- **Record set**:
Content starts
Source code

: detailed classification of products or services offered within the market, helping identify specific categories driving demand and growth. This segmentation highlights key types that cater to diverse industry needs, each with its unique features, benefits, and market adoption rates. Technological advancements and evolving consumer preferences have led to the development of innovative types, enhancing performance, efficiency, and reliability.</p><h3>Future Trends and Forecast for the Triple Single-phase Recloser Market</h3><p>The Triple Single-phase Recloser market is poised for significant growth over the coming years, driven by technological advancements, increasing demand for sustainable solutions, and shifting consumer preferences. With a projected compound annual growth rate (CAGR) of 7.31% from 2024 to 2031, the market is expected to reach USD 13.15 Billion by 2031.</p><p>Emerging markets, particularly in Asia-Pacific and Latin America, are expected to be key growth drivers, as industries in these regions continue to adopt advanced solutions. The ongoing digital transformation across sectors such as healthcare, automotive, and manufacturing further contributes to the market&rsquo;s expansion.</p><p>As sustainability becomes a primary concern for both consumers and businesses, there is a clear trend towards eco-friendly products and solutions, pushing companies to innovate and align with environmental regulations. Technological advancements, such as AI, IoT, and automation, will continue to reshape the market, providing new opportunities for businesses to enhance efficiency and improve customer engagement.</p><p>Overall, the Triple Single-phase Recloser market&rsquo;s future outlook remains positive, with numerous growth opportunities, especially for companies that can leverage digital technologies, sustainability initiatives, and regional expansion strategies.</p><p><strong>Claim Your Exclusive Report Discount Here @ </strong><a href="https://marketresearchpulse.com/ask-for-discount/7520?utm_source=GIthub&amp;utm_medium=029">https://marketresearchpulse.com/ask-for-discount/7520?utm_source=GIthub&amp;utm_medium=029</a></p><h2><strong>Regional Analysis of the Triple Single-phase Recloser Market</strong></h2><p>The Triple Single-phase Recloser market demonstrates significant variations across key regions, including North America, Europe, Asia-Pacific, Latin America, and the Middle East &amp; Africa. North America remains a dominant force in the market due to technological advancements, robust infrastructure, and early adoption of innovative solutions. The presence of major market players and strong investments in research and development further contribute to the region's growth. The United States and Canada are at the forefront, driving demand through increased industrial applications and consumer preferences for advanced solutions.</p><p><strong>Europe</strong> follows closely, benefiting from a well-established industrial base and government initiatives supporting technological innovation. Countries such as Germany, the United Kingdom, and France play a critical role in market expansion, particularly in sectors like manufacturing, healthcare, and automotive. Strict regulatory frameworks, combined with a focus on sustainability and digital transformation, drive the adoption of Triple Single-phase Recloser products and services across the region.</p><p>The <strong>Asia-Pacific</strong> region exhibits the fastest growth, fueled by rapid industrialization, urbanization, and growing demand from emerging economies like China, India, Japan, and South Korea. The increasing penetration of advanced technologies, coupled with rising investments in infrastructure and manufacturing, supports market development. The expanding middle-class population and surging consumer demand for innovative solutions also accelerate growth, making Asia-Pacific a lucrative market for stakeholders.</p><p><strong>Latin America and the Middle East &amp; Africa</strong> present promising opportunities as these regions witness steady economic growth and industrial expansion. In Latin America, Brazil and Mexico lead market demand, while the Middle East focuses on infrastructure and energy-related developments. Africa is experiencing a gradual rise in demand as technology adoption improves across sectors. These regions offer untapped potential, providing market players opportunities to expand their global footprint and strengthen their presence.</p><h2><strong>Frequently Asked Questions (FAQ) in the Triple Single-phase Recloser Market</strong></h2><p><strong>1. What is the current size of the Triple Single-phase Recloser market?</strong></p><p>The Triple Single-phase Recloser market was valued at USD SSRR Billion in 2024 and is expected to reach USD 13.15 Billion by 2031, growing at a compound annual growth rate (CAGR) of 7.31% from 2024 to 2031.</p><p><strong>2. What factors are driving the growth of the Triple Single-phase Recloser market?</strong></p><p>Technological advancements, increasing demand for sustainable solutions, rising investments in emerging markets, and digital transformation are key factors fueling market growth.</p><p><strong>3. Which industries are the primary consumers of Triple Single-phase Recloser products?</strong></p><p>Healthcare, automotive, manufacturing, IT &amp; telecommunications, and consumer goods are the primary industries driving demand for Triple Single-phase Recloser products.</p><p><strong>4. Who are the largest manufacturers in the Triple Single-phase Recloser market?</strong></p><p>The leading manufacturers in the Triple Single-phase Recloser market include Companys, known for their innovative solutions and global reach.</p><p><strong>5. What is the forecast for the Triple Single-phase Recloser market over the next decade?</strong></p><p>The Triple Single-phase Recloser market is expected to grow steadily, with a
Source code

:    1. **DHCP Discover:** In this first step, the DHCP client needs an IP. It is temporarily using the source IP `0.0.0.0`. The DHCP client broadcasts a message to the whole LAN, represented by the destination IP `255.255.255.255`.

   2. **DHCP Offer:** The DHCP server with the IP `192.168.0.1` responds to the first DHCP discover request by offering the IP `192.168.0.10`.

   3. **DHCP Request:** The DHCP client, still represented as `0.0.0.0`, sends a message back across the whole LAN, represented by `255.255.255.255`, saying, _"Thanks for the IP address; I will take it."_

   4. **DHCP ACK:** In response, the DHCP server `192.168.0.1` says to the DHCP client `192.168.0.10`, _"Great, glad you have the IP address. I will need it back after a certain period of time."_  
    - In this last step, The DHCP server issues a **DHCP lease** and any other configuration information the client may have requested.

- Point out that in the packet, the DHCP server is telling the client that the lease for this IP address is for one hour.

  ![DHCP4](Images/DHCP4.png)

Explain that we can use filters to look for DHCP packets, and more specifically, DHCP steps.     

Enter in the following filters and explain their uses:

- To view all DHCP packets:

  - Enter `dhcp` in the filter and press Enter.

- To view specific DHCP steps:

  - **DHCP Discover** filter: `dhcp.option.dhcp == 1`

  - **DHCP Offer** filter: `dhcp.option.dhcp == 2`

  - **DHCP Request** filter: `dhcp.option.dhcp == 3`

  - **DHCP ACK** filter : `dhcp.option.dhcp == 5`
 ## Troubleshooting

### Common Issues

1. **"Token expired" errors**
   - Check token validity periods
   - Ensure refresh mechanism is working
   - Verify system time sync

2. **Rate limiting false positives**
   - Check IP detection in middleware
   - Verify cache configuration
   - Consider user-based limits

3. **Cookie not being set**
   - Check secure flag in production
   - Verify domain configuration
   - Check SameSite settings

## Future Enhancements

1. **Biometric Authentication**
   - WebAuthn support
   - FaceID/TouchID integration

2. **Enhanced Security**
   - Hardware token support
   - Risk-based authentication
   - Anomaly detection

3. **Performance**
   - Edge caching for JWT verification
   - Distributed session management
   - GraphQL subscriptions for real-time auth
Content ends
- **Work instructions**: Please return the source text of every row above, character for character.

- **Task result**:
Source code

: detailed classification of products or services offered within the market, helping identify specific categories driving demand and growth. This segmentation highlights key types that cater to diverse industry needs, each with its unique features, benefits, and market adoption rates. Technological advancements and evolving consumer preferences have led to the development of innovative types, enhancing performance, efficiency, and reliability.</p><h3>Future Trends and Forecast for the Triple Single-phase Recloser Market</h3><p>The Triple Single-phase Recloser market is poised for significant growth over the coming years, driven by technological advancements, increasing demand for sustainable solutions, and shifting consumer preferences. With a projected compound annual growth rate (CAGR) of 7.31% from 2024 to 2031, the market is expected to reach USD 13.15 Billion by 2031.</p><p>Emerging markets, particularly in Asia-Pacific and Latin America, are expected to be key growth drivers, as industries in these regions continue to adopt advanced solutions. The ongoing digital transformation across sectors such as healthcare, automotive, and manufacturing further contributes to the market&rsquo;s expansion.</p><p>As sustainability becomes a primary concern for both consumers and businesses, there is a clear trend towards eco-friendly products and solutions, pushing companies to innovate and align with environmental regulations. Technological advancements, such as AI, IoT, and automation, will continue to reshape the market, providing new opportunities for businesses to enhance efficiency and improve customer engagement.</p><p>Overall, the Triple Single-phase Recloser market&rsquo;s future outlook remains positive, with numerous growth opportunities, especially for companies that can leverage digital technologies, sustainability initiatives, and regional expansion strategies.</p><p><strong>Claim Your Exclusive Report Discount Here @ </strong><a href="https://marketresearchpulse.com/ask-for-discount/7520?utm_source=GIthub&amp;utm_medium=029">https://marketresearchpulse.com/ask-for-discount/7520?utm_source=GIthub&amp;utm_medium=029</a></p><h2><strong>Regional Analysis of the Triple Single-phase Recloser Market</strong></h2><p>The Triple Single-phase Recloser market demonstrates significant variations across key regions, including North America, Europe, Asia-Pacific, Latin America, and the Middle East &amp; Africa. North America remains a dominant force in the market due to technological advancements, robust infrastructure, and early adoption of innovative solutions. The presence of major market players and strong investments in research and development further contribute to the region's growth. The United States and Canada are at the forefront, driving demand through increased industrial applications and consumer preferences for advanced solutions.</p><p><strong>Europe</strong> follows closely, benefiting from a well-established industrial base and government initiatives supporting technological innovation. Countries such as Germany, the United Kingdom, and France play a critical role in market expansion, particularly in sectors like manufacturing, healthcare, and automotive. Strict regulatory frameworks, combined with a focus on sustainability and digital transformation, drive the adoption of Triple Single-phase Recloser products and services across the region.</p><p>The <strong>Asia-Pacific</strong> region exhibits the fastest growth, fueled by rapid industrialization, urbanization, and growing demand from emerging economies like China, India, Japan, and South Korea. The increasing penetration of advanced technologies, coupled with rising investments in infrastructure and manufacturing, supports market development. The expanding middle-class population and surging consumer demand for innovative solutions also accelerate growth, making Asia-Pacific a lucrative market for stakeholders.</p><p><strong>Latin America and the Middle East &amp; Africa</strong> present promising opportunities as these regions witness steady economic growth and industrial expansion. In Latin America, Brazil and Mexico lead market demand, while the Middle East focuses on infrastructure and energy-related developments. Africa is experiencing a gradual rise in demand as technology adoption improves across sectors. These regions offer untapped potential, providing market players opportunities to expand their global footprint and strengthen their presence.</p><h2><strong>Frequently Asked Questions (FAQ) in the Triple Single-phase Recloser Market</strong></h2><p><strong>1. What is the current size of the Triple Single-phase Recloser market?</strong></p><p>The Triple Single-phase Recloser market was valued at USD SSRR Billion in 2024 and is expected to reach USD 13.15 Billion by 2031, growing at a compound annual growth rate (CAGR) of 7.31% from 2024 to 2031.</p><p><strong>2. What factors are driving the growth of the Triple Single-phase Recloser market?</strong></p><p>Technological advancements, increasing demand for sustainable solutions, rising investments in emerging markets, and digital transformation are key factors fueling market growth.</p><p><strong>3. Which industries are the primary consumers of Triple Single-phase Recloser products?</strong></p><p>Healthcare, automotive, manufacturing, IT &amp; telecommunications, and consumer goods are the primary industries driving demand for Triple Single-phase Recloser products.</p><p><strong>4. Who are the largest manufacturers in the Triple Single-phase Recloser market?</strong></p><p>The leading manufacturers in the Triple Single-phase Recloser market include Companys, known for their innovative solutions and global reach.</p><p><strong>5. What is the forecast for the Triple Single-phase Recloser market over the next decade?</strong></p><p>The Triple Single-phase Recloser market is expected to grow steadily, with a
Source code

:    1. **DHCP Discover:** In this first step, the DHCP client needs an IP. It is temporarily using the source IP `0.0.0.0`. The DHCP client broadcasts a message to the whole LAN, represented by the destination IP `255.255.255.255`.

   2. **DHCP Offer:** The DHCP server with the IP `192.168.0.1` responds to the first DHCP discover request by offering the IP `192.168.0.10`.

   3. **DHCP Request:** The DHCP client, still represented as `0.0.0.0`, sends a message back across the whole LAN, represented by `255.255.255.255`, saying, _"Thanks for the IP address; I will take it."_

   4. **DHCP ACK:** In response, the DHCP server `192.168.0.1` says to the DHCP client `192.168.0.10`, _"Great, glad you have the IP address. I will need it back after a certain period of time."_  
    - In this last step, The DHCP server issues a **DHCP lease** and any other configuration information the client may have requested.

- Point out that in the packet, the DHCP server is telling the client that the lease for this IP address is for one hour.

  ![DHCP4](Images/DHCP4.png)

Explain that we can use filters to look for DHCP packets, and more specifically, DHCP steps.     

Enter in the following filters and explain their uses:

- To view all DHCP packets:

  - Enter `dhcp` in the filter and press Enter.

- To view specific DHCP steps:

  - **DHCP Discover** filter: `dhcp.option.dhcp == 1`

  - **DHCP Offer** filter: `dhcp.option.dhcp == 2`

  - **DHCP Request** filter: `dhcp.option.dhcp == 3`

  - **DHCP ACK** filter : `dhcp.option.dhcp == 5`
 ## Troubleshooting

### Common Issues

1. **"Token expired" errors**
   - Check token validity periods
   - Ensure refresh mechanism is working
   - Verify system time sync

2. **Rate limiting false positives**
   - Check IP detection in middleware
   - Verify cache configuration
   - Consider user-based limits

3. **Cookie not being set**
   - Check secure flag in production
   - Verify domain configuration
   - Check SameSite settings

## Future Enhancements

1. **Biometric Authentication**
   - WebAuthn support
   - FaceID/TouchID integration

2. **Enhanced Security**
   - Hardware token support
   - Risk-based authentication
   - Anomaly detection

3. **Performance**
   - Edge caching for JWT verification
   - Distributed session management
   - GraphQL subscriptions for real-time auth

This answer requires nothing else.